Input data -
____________

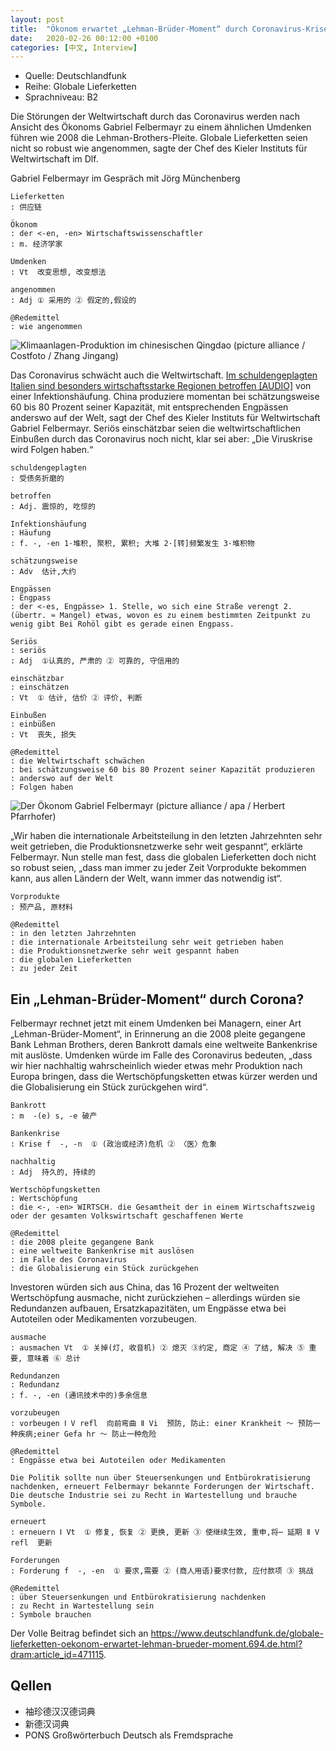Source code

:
 ```yaml
---
layout: post
title:  "Ökonom erwartet „Lehman-Brüder-Moment“ durch Coronavirus-Krise"
date:   2020-02-26 00:12:00 +0100
categories: [中文, Interview]
---
```


- Quelle: Deutschlandfunk
- Reihe: Globale Lieferketten
- Sprachniveau: B2

Die Störungen der Weltwirtschaft durch das Coronavirus werden nach Ansicht des Ökonoms Gabriel Felbermayr zu einem ähnlichen Umdenken führen wie 2008 die Lehman-Brothers-Pleite. Globale Lieferketten seien nicht so robust wie angenommen, sagte der Chef des Kieler Instituts für Weltwirtschaft im Dlf.

Gabriel Felbermayr im Gespräch mit Jörg Münchenberg

    Lieferketten
    : 供应链

    Ökonom
    : der <-en, -en> Wirtschaftswissenschaftler
    : m. 经济学家

    Umdenken
    : Vt  改变思想, 改变想法

    angenommen
    : Adj ① 采用的 ② 假定的,假设的

    @Redemittel
    : wie angenommen


![Klimaanlagen-Produktion im chinesischen Qingdao (picture alliance / Costfoto / Zhang Jingang)](https://www.deutschlandfunk.de/media/thumbs/8/8c031d90b728f429fe86bc375e3e2f9bv1_max_755x425_b3535db83dc50e27c1bb1392364c95a2.jpg?key=90b376)

Das Coronavirus schwächt auch die Weltwirtschaft. [Im schuldengeplagten Italien sind besonders wirtschaftsstarke Regionen betroffen [AUDIO]](https://ondemand-mp3.dradio.de/file/dradio/2020/02/26/ausgerechnet_italien_europas_oekonomisches_sorgenkind_und_dlf_20200226_0646_4291cb27.mp3) von einer Infektionshäufung. China produziere momentan bei schätzungsweise 60 bis 80 Prozent seiner Kapazität, mit entsprechenden Engpässen anderswo auf der Welt, sagt der Chef des Kieler Instituts für Weltwirtschaft Gabriel Felbermayr. Seriös einschätzbar seien die weltwirtschaftlichen Einbußen durch das Coronavirus noch nicht, klar sei aber: „Die Viruskrise wird Folgen haben.“

    schuldengeplagten
    : 受债务折磨的

    betroffen
    : Adj. 震惊的, 吃惊的

    Infektionshäufung
    : Häufung
    : f. -, -en 1·堆积, 聚积, 累积; 大堆 2·[转]频繁发生 3·堆积物

    schätzungsweise
    : Adv  估计,大约

    Engpässen
    : Engpass
    : der <-es, Engpässe> 1. Stelle, wo sich eine Straße verengt 2. (übertr. ≈ Mangel) etwas, wovon es zu einem bestimmten Zeitpunkt zu wenig gibt Bei Rohöl gibt es gerade einen Engpass.

    Seriös
    : seriös
    : Adj  ①认真的, 严肃的 ② 可靠的, 守信用的

    einschätzbar
    : einschätzen
    : Vt  ① 估计, 估价 ② 评价, 判断

    Einbußen
    : einbüßen
    : Vt  丧失, 损失

    @Redemittel
    : die Weltwirtschaft schwächen
    : bei schätzungsweise 60 bis 80 Prozent seiner Kapazität produzieren
    : anderswo auf der Welt
    : Folgen haben


![Der Ökonom Gabriel Felbermayr (picture alliance / apa / Herbert Pfarrhofer)](https://www.deutschlandfunk.de/media/thumbs/e/ed89c39f7bf6d610760dcb4c8b23e6f3v1_abs_555x312_b3535db83dc50e27c1bb1392364c95a2.jpg?key=ee7ff4)

„Wir haben die internationale Arbeitsteilung in den letzten Jahrzehnten sehr weit getrieben, die Produktionsnetzwerke sehr weit gespannt“, erklärte Felbermayr. Nun stelle man fest, dass die globalen Lieferketten doch nicht so robust seien, „dass man immer zu jeder Zeit Vorprodukte bekommen kann, aus allen Ländern der Welt, wann immer das notwendig ist“.

    Vorprodukte
    : 预产品, 原材料

    @Redemittel
    : in den letzten Jahrzehnten
    : die internationale Arbeitsteilung sehr weit getrieben haben
    : die Produktionsnetzwerke sehr weit gespannt haben
    : die globalen Lieferketten
    : zu jeder Zeit


## Ein „Lehman-Brüder-Moment“ durch Corona?

Felbermayr rechnet jetzt mit einem Umdenken bei Managern, einer Art „Lehman-Brüder-Moment“, in Erinnerung an die 2008 pleite gegangene Bank Lehman Brothers, deren Bankrott damals eine weltweite Bankenkrise mit auslöste. Umdenken würde im Falle des Coronavirus bedeuten, „dass wir hier nachhaltig wahrscheinlich wieder etwas mehr Produktion nach Europa bringen, dass die Wertschöpfungsketten etwas kürzer werden und die Globalisierung ein Stück zurückgehen wird“.

    Bankrott
    : m  -(e) s, -e 破产

    Bankenkrise
    : Krise f  -, -n  ① (政治或经济)危机 ② 〈医〉危象

    nachhaltig
    : Adj  持久的, 持续的

    Wertschöpfungsketten
    : Wertschöpfung
    : die <-, -en> WIRTSCH. die Gesamtheit der in einem Wirtschaftszweig oder der gesamten Volkswirtschaft geschaffenen Werte

    @Redemittel
    : die 2008 pleite gegangene Bank
    : eine weltweite Bankenkrise mit auslösen
    : im Falle des Coronavirus
    : die Globalisierung ein Stück zurückgehen


Investoren würden sich aus China, das 16 Prozent der weltweiten Wertschöpfung ausmache, nicht zurückziehen – allerdings würden sie Redundanzen aufbauen, Ersatzkapazitäten, um Engpässe etwa bei Autoteilen oder Medikamenten vorzubeugen.

    ausmache
    : ausmachen Vt  ① 关掉(灯, 收音机) ② 熄灭 ③约定, 商定 ④ 了结, 解决 ⑤ 重要, 意味着 ⑥ 总计

    Redundanzen
    : Redundanz
    : f. -, -en (通讯技术中的)多余信息

    vorzubeugen
    : vorbeugen Ⅰ V refl  向前弯曲 Ⅱ Vi  预防, 防止: einer Krankheit ～ 预防一种疾病;einer Gefa hr ～ 防止一种危险

    @Redemittel
    : Engpässe etwa bei Autoteilen oder Medikamenten

    Die Politik sollte nun über Steuersenkungen und Entbürokratisierung nachdenken, erneuert Felbermayr bekannte Forderungen der Wirtschaft. Die deutsche Industrie sei zu Recht in Wartestellung und brauche Symbole.

    erneuert
    : erneuern Ⅰ Vt  ① 修复, 恢复 ② 更换, 更新 ③ 使继续生效, 重申,将⋯ 延期 Ⅱ V refl  更新

    Forderungen
    : Forderung f  -, -en  ① 要求,需要 ② (商人用语)要求付款, 应付款项 ③ 挑战

    @Redemittel
    : über Steuersenkungen und Entbürokratisierung nachdenken
    : zu Recht in Wartestellung sein
    : Symbole brauchen


Der Volle Beitrag befindet sich an <https://www.deutschlandfunk.de/globale-lieferketten-oekonom-erwartet-lehman-brueder-moment.694.de.html?dram:article_id=471115>.


## Qellen

- 袖珍德汉汉德词典
- 新德汉词典
- PONS Großwörterbuch Deutsch als Fremdsprache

____________

Copy all lines from the listing that contain "Engpass".

    : Engpass
    : der <-es, Engpässe> 1. Stelle, wo sich eine Straße verengt 2. (übertr. ≈ Mangel) etwas, wovon es zu einem bestimmten Zeitpunkt zu wenig gibt Bei Rohöl gibt es gerade einen Engpass.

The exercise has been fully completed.